= Kottupadam =

Indian village in Kerala

Kottupadam is a village situated in the malappuram district ( Vazhayoor panchayath ) in Kerala. Kottupadam is situated near to the village Peringave. Kakkov is another village near to Kottupadam.

==Culture==
Kottupadam village is as predominantly Muslim populated area. Hindus are exist in comparatively smaller numbers. So the culture of the locality is based upon Muslim traditions. Duff Muttu, Kolkali and Aravanamuttu are common folk arts of this locality. There are many libraries attached to mosques giving a rich source of Islamic studies. Some of the books are written in Arabi-Malayalam which is a version of the Malayalam language written in Arabic script. People gather in mosques for the evening prayer and continue to sit there after the prayers discussing social and cultural issues.
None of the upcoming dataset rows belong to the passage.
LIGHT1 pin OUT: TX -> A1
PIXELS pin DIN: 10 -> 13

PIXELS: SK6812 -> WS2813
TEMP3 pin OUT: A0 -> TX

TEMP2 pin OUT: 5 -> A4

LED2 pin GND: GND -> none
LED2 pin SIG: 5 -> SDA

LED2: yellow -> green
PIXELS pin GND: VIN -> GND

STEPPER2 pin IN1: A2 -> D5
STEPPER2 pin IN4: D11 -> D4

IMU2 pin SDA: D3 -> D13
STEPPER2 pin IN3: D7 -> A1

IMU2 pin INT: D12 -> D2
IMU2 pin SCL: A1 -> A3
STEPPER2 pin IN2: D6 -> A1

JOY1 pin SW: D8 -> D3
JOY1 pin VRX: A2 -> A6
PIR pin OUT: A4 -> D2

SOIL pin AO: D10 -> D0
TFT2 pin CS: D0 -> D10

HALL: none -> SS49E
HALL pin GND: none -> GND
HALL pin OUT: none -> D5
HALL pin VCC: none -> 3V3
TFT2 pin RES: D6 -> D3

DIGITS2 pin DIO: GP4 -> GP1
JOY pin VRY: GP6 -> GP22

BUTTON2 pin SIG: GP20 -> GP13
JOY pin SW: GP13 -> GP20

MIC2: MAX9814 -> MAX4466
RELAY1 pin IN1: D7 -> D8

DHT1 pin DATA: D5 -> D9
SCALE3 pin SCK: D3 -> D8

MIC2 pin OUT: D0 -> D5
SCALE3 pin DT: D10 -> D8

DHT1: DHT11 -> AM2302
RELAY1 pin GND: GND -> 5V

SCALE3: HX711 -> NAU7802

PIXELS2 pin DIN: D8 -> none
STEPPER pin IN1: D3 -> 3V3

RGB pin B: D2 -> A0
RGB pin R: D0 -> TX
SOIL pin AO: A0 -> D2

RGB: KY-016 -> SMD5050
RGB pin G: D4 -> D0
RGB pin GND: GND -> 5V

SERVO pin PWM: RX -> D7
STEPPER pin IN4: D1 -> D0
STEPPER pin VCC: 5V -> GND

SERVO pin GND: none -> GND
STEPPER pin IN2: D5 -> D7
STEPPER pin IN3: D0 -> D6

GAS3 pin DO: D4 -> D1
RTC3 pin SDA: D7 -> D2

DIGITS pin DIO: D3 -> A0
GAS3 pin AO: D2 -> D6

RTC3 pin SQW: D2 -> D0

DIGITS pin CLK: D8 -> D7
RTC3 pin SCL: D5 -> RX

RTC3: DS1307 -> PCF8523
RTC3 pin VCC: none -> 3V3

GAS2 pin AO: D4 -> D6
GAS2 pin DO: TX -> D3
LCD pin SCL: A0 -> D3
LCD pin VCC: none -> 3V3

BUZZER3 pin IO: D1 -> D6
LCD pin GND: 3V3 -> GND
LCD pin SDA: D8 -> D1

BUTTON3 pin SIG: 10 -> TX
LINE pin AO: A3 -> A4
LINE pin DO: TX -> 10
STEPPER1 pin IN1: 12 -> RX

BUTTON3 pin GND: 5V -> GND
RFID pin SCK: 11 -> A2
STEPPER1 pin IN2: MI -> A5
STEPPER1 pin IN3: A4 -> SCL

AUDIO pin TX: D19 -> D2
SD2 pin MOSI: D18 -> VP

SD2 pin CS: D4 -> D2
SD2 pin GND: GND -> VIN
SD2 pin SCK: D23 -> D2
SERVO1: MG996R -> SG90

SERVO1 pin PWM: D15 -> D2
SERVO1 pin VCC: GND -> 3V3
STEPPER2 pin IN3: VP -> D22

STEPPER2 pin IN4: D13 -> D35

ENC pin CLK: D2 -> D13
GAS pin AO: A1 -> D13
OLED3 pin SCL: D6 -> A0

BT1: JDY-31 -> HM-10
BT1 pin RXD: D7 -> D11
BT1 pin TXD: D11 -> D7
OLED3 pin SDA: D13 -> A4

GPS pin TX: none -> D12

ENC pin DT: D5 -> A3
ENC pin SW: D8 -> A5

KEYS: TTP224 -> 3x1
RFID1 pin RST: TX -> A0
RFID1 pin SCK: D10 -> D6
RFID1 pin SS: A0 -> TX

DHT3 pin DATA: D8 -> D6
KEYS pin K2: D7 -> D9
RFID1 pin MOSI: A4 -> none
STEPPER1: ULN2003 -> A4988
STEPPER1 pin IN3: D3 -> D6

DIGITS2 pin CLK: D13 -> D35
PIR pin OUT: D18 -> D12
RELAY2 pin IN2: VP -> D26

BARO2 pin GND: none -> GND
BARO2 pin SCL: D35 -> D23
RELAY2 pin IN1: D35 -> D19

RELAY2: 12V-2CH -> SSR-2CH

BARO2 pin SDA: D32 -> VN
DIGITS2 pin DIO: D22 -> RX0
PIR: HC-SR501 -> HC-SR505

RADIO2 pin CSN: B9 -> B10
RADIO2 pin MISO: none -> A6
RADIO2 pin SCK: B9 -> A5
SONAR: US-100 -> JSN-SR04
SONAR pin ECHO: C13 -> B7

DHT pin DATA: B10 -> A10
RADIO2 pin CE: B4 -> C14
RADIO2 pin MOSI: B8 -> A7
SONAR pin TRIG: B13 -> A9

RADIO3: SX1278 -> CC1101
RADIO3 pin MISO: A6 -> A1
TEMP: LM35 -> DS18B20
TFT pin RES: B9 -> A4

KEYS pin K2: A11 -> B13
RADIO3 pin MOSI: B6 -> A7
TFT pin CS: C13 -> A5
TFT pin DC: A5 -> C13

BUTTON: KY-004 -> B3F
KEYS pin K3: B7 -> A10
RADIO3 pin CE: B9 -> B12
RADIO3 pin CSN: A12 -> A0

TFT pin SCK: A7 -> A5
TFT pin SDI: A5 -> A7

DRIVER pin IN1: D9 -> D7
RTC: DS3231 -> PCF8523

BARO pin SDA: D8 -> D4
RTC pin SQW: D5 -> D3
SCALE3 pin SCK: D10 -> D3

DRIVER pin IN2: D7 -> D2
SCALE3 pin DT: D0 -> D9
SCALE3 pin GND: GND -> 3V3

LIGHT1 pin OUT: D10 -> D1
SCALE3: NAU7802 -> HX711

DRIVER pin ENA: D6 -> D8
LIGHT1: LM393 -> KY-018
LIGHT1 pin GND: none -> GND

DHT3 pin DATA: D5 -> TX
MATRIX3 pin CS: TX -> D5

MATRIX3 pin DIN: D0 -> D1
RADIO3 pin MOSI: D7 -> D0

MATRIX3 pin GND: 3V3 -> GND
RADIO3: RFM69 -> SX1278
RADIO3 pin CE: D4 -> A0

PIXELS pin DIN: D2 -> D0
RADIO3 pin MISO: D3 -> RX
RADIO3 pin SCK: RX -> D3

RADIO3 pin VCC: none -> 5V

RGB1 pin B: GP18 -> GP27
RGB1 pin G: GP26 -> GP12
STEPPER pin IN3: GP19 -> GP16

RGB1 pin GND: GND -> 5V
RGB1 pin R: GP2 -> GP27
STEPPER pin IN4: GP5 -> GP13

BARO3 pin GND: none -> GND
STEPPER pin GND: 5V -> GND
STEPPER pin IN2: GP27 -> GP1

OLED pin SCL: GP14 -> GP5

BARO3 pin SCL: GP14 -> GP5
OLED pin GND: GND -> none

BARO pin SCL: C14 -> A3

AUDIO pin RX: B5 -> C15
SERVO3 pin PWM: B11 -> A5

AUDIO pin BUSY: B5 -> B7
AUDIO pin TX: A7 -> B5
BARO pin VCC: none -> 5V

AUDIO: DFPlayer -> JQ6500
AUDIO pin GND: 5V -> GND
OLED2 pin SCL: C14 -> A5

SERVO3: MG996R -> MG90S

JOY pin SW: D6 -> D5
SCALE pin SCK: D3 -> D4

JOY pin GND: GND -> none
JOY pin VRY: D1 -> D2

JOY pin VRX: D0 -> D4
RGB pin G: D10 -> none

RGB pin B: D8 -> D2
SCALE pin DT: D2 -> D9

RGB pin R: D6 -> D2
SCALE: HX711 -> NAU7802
Business and family issues are also sorted out during these evening meetings. The Hindu minority of this area keeps their rich traditions by celebrating various festivals in their temples. Hindu rituals are done here with a regular devotion like other parts of Kerala.

==Transportation==
Kottupadam village connects to other parts of India through Feroke town on the west and Nilambur town on the east. National highway No.66 passes through Pulikkal and the northern stretch connects to Goa and Mumbai. The southern stretch connects to Cochin and Trivandrum. State Highway No.28 starts from Nilambur and connects to Ooty, Mysore and Bangalore through Highways.12,29 and 181. The nearest airport is at Kozhikode. The nearest major railway station is at Feroke.